--If we're going this route, we should just close all the gaps for the immediate future:
- Limit (new) scriptPubKeys to 83 bytes or less. 34 doesn't seem terrible. UTXOs are a huge cost to nodes, we should always keep them as small as possible. Anything else can be hashed (if SHA256 is broken, we need a hardfork anyway).
- Limit script data pushes to 256 bytes, with an exception for BIP16 redeem scripts.
- Make undefined witness/taproot versions invalid, including the annex and OP_SUCCESS*. To make any legitimate usage of them, we need a softfork anyway (see below about expiring this).
- Limit taproot control block to 257 bytes (128 scripts max), or at least way less than it currently is. 340e36 scripts is completely unrealistic.
- Make OP_IF invalid inside Tapscript. It should be unnecessary with taproot, and has only(?) seen abuse.
We can do these all together in a temporary softfork that self-expires after a year or two.
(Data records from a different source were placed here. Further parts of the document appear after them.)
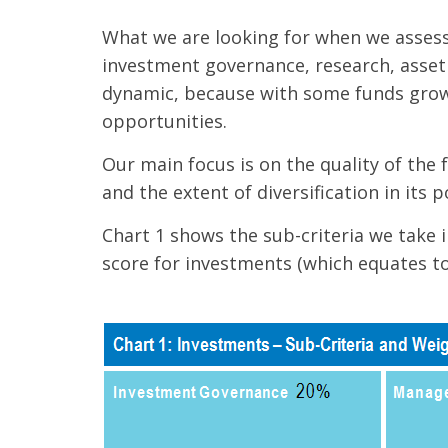
What we are looking for when we assess 
investment governance, research, asset 
dynamic, because with some funds growi
opportunities.
Our main focus is on the quality of the
and the extent of diversification in its p
Chart 1 shows the sub-criteria we take 
score for investments (which equates to 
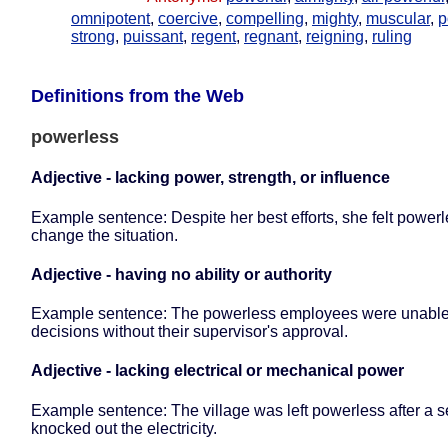
omnipotent
,
coercive
,
compelling
,
mighty
,
muscular
,
p
strong
,
puissant
,
regent
,
regnant
,
reigning
,
ruling
Definitions from the Web
powerless
Adjective - lacking power, strength, or influence
Example sentence: Despite her best efforts, she felt powerl
change the situation.
Adjective - having no ability or authority
Example sentence: The powerless employees were unable
decisions without their supervisor's approval.
Adjective - lacking electrical or mechanical power
Example sentence: The village was left powerless after a 
knocked out the electricity.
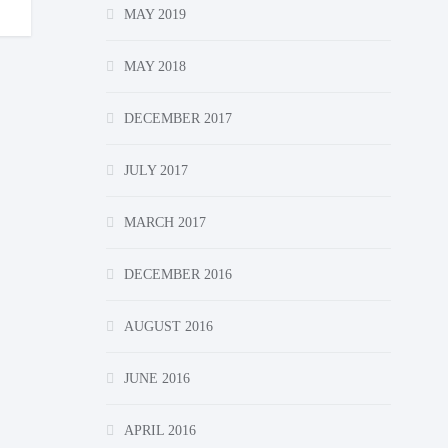
MAY 2019
MAY 2018
DECEMBER 2017
JULY 2017
MARCH 2017
DECEMBER 2016
AUGUST 2016
JUNE 2016
APRIL 2016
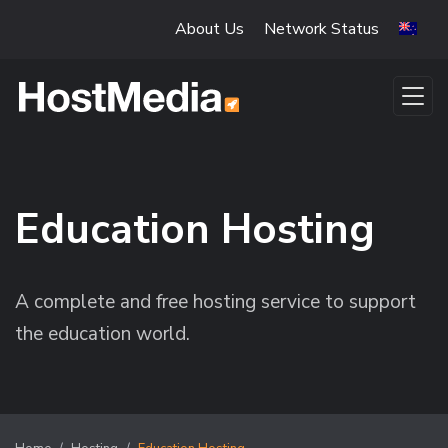
Skip to main content
About Us
Network Status
Education Hosting
A complete and free hosting service to support
the education world.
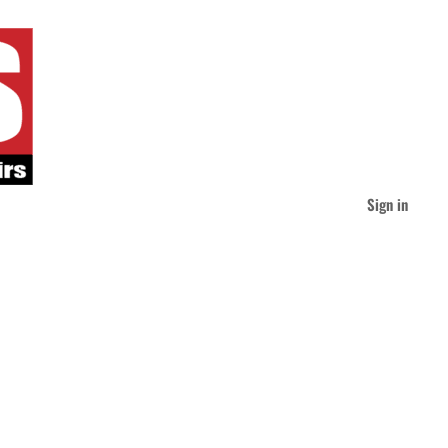
Sign in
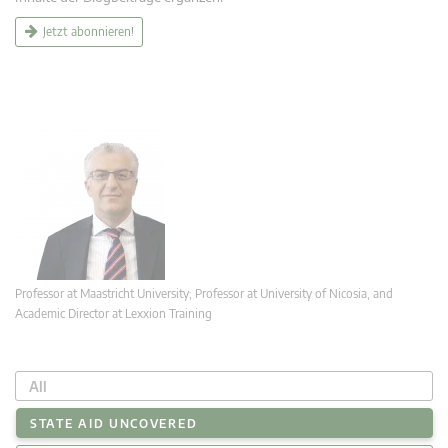
Jetzt abonnieren!
Professor at Maastricht University; Professor at University of Nicosia, and
Academic Director at Lexxion Training
All
STATE AID UNCOVERED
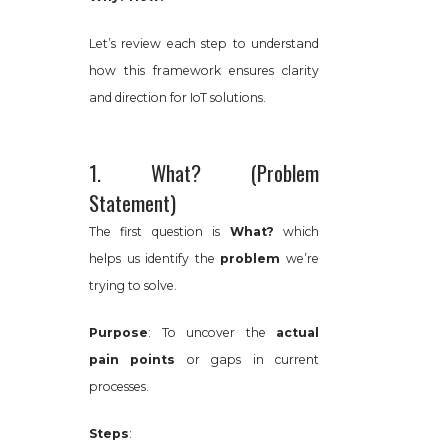
Let’s review each step to understand
how this framework ensures clarity
and direction for IoT solutions.
1. What? (Problem
Statement)
The first question is
What?
which
helps us identify the
problem
we’re
trying to solve.
Purpose
: To uncover the
actual
pain points
or gaps in current
processes.
Steps
:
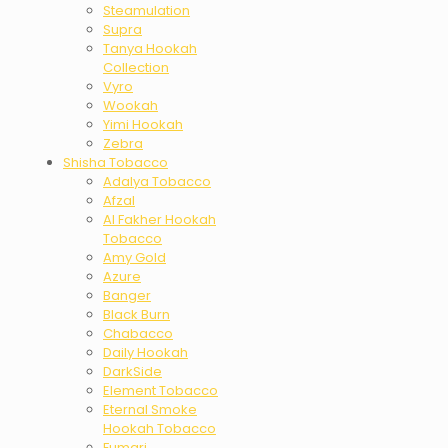
Steamulation
Supra
Tanya Hookah
Collection
Vyro
Wookah
Yimi Hookah
Zebra
Shisha Tobacco
Adalya Tobacco
Afzal
Al Fakher Hookah
Tobacco
Amy Gold
Azure
Banger
Black Burn
Chabacco
Daily Hookah
DarkSide
Element Tobacco
Eternal Smoke
Hookah Tobacco
Fumari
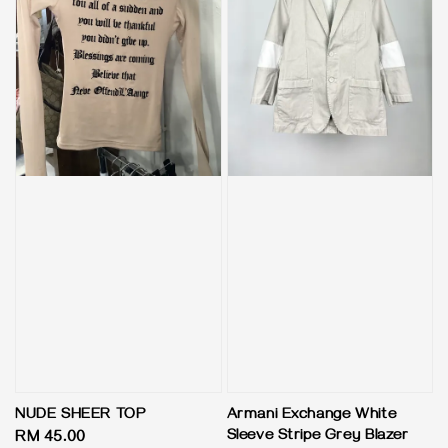
NUDE SHEER TOP
Armani Exchange White
Sleeve Stripe Grey Blazer
Regular
RM 45.00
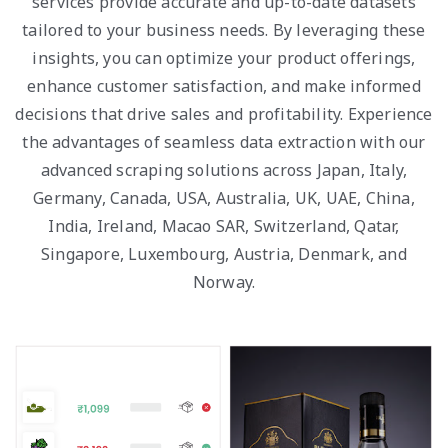
services provide accurate and up-to-date datasets
tailored to your business needs. By leveraging these
insights, you can optimize your product offerings,
enhance customer satisfaction, and make informed
decisions that drive sales and profitability. Experience
the advantages of seamless data extraction with our
advanced scraping solutions across Japan, Italy,
Germany, Canada, USA, Australia, UK, UAE, China,
India, Ireland, Macao SAR, Switzerland, Qatar,
Singapore, Luxembourg, Austria, Denmark, and
Norway.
This would buy time to come up with longer-term solutions, and observe how it impacts the real world. Since it expires, other softforks making use of upgradable mechanisms can just wait it out for those mechanisms to become available again - therefore we basically lose nothing. (This is intended to buy us time, not as a permanent fix.)
Alternatively, but much more complex, we could redesign the block weight metric so the above limits could be exceeded, but at a higher weight-per-byte; perhaps weigh data 25% more per byte beyond the expected size. This could also be a temporary softfork, perhaps with a rolling window, so future softforks could be free to lower weights should they be needed.
Another idea might be to increase the weight based on coin-days-destroyed/coin-age, so rapid churn has a higher feerate than occasional settlements. But this risks encouraging UTXO bloat, so needs careful consideration to proceed further.
Happy to throw together a BIP and/or code if there's community support for this.
Luke
On 10/2/25 16:42, PortlandHODL wrote:
Proposing: Softfork to after (n) block height; the creation of outpoints with greater than 520 bytes in the ScriptPubkey would be consensus invalid.
This is my gathering of information per BIP 0002
After doing some research into the number of outpoints that would have violated the proposed rule there are exactly 169 outpoints. With only 8 being non OP_RETURN. I think after 15 years and not having discovered use for 'large' ScriptPubkeys; the reward for not invalidating them at the consensus level is lower than the risk of their abuse.
Thoughts?
- Reasons for
- Makes DoS blocks likely impossible to create that would have any sufficient negative impact on the network.
- Leaves enough room for hooks long term
- Would substantially reduce the divergence between consensus and relay policy
- Incredibly little use onchain as evidenced above.
- Could possibly reduce codebase complexity. Legacy Script is largely considered a mess though this isn't a complete disablement it should reduce the total surface that is problematic.
- Would make it harder to use the ScriptPubkey as a 'large' datacarrier.
- Possible UTXO set size bloat reduction.
- Reasons Against
- Bitcoin could need it in the future? Quantum?
- Users could just create more outpoints.